Today i'd like to share a couple of tools useful for vulnerability assessment on Google Cloud Buckets.

GCPBucketBrute

A script to enumerate Google Storage buckets starting from a keyword (used to generate a list of permutation for the search process) that determine what access you have to them, and determine if they can be privilege escalated.

How it works

  • Given a keyword, this script enumerates Google Storage buckets based on a number of permutations generated from the keyword.
  • Then, any discovered bucket will be output.
  • Then, any permissions that you are granted (if any) to any discovered bucket will be output.
  • Then the script will check those privileges for privilege escalation (storage.buckets.setIamPolicy) and will output anything interesting (such as publicly listable, publicly writable, authenticated listable, privilege escalation, etc).

Installation

  1. git clone https://github.com/RhinoSecurityLabs/GCPBucketBrute.git
  2. cd GCPBucketBrute/
  3. pip3 install -r requirements.txt or python3 -m pip install -r requirements.txt


Datadrifter

Spyglass Security Datadrifter is an online tool that finds Google Cloud buckets left open.
By logging in with a Google account, it is possible to carry out (with the free account) simple searches in the set of badly configured bucket scanned by the crawler.

The paid version allows you to see much more, for example images of personal documents, screenshots of purchase transactions, with names, surnames, dates and amounts.
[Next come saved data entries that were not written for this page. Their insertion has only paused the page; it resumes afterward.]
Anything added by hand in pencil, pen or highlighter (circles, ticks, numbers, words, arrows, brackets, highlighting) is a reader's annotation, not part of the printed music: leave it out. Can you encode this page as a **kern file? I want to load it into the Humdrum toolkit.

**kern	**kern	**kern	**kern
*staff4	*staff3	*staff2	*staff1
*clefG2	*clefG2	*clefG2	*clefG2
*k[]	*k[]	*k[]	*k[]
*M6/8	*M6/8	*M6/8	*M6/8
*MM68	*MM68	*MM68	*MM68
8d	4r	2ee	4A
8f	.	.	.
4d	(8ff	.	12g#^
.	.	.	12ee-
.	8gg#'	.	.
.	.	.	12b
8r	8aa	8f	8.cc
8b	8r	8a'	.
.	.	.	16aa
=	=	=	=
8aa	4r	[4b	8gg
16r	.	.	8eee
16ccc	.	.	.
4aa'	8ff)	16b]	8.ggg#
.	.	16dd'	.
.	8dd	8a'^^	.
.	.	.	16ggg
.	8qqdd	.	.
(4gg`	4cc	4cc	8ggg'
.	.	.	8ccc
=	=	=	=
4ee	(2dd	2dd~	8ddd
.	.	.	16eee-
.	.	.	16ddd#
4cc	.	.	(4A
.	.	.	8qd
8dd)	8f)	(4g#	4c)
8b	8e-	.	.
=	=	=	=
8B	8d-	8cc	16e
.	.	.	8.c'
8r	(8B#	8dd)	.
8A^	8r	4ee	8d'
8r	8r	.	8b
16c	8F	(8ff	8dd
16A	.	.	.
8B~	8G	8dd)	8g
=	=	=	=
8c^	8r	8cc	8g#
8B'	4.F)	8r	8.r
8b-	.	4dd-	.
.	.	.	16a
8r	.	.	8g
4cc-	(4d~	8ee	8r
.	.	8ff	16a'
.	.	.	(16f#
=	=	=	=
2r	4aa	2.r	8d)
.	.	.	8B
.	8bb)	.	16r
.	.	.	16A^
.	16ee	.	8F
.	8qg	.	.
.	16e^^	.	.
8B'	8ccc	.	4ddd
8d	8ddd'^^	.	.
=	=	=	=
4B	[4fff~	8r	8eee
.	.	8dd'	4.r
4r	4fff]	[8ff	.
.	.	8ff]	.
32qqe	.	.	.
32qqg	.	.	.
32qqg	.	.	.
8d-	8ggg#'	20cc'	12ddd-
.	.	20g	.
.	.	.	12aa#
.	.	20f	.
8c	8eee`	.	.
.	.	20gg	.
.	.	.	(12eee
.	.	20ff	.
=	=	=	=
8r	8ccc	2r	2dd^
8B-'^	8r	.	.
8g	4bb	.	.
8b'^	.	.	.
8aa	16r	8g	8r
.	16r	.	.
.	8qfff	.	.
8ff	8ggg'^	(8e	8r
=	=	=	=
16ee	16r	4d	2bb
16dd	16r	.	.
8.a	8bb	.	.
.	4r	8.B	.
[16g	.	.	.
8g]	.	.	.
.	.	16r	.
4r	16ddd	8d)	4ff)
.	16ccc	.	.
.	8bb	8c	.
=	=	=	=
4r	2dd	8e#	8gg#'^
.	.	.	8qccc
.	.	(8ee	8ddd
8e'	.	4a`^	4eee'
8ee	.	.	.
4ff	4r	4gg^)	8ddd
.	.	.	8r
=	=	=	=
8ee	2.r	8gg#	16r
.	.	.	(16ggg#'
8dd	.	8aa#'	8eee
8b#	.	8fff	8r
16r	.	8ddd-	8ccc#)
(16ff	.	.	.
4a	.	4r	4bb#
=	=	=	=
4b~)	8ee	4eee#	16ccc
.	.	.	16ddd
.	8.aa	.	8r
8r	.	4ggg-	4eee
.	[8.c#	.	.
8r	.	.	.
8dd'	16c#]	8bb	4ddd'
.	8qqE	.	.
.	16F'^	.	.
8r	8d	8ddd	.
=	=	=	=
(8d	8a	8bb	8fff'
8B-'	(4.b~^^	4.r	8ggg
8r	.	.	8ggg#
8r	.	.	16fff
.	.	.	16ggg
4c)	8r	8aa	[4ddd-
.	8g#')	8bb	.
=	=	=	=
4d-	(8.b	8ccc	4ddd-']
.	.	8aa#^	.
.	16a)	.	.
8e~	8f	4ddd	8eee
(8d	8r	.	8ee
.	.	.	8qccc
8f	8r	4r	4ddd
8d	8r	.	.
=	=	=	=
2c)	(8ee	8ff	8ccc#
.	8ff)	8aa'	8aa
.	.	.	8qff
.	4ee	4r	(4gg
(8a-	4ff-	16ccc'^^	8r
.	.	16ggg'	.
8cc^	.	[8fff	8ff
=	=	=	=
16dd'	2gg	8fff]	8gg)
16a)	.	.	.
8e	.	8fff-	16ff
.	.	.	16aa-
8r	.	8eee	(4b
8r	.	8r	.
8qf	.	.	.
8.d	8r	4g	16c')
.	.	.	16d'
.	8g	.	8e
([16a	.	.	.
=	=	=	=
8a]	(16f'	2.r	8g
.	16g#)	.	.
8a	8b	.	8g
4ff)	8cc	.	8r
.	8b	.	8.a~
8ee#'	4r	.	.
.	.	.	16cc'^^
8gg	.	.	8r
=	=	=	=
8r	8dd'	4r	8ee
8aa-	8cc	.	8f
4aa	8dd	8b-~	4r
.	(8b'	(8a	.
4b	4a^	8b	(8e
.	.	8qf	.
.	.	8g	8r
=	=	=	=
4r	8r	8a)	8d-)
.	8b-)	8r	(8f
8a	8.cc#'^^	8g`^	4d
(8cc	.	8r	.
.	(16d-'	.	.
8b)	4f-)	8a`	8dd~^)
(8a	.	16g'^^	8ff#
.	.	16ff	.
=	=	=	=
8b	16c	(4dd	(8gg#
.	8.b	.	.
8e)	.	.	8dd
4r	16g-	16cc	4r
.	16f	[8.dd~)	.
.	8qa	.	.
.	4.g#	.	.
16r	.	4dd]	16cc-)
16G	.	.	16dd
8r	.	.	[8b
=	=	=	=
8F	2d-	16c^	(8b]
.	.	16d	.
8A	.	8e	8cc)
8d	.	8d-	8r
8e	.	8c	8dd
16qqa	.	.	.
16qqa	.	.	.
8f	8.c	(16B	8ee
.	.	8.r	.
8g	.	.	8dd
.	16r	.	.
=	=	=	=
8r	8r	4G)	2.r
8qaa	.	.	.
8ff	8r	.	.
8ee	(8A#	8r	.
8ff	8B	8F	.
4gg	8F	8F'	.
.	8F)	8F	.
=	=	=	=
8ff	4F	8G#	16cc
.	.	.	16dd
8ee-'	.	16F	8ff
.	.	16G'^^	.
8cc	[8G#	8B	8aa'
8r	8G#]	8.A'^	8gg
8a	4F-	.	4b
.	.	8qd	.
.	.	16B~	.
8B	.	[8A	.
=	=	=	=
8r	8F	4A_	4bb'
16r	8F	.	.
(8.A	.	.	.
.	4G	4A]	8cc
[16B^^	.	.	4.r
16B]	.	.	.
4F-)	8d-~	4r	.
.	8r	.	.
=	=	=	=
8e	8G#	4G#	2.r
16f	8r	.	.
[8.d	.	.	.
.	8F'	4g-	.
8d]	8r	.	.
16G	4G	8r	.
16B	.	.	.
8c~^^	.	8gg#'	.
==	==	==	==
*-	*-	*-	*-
How can i avoid this kind of leak?

Google published on its knowledge base some useful tips:

Check for appropriate permissions

The first step to securing a Cloud Storage bucket is to make sure that only the right individuals or groups have access. By default, access to Cloud Storage buckets is restricted, but owners and admins often make the buckets or objects public. While there are legitimate reasons to do this, making buckets public can open avenues for unintended exposure of data, and should be approached with caution.

Check for sensitive data

Even if you’ve set the appropriate permissions, it’s important to know if there’s sensitive data stored in a Cloud Storage bucket. Enter Cloud Data Loss Prevention (DLP) API

Take Action

If you find sensitive data in buckets that are shared too broadly, you should take appropriate steps to resolve this quickly. You can:

- Make the public buckets or objects private again
- Restrict access to the bucket (see Using IAM)
- Remove the sensitive file or object from the bucket
- Use the Cloud DLP API to redact sensitive content

Stay vigilant!

Protecting sensitive data is not a one-time exercise. Permissions change, new data is added and new buckets can crop up without the right permissions in place. As a best practice, set up a regular schedule to check for inappropriate permissions, scan for sensitive data and take the appropriate follow-up actions.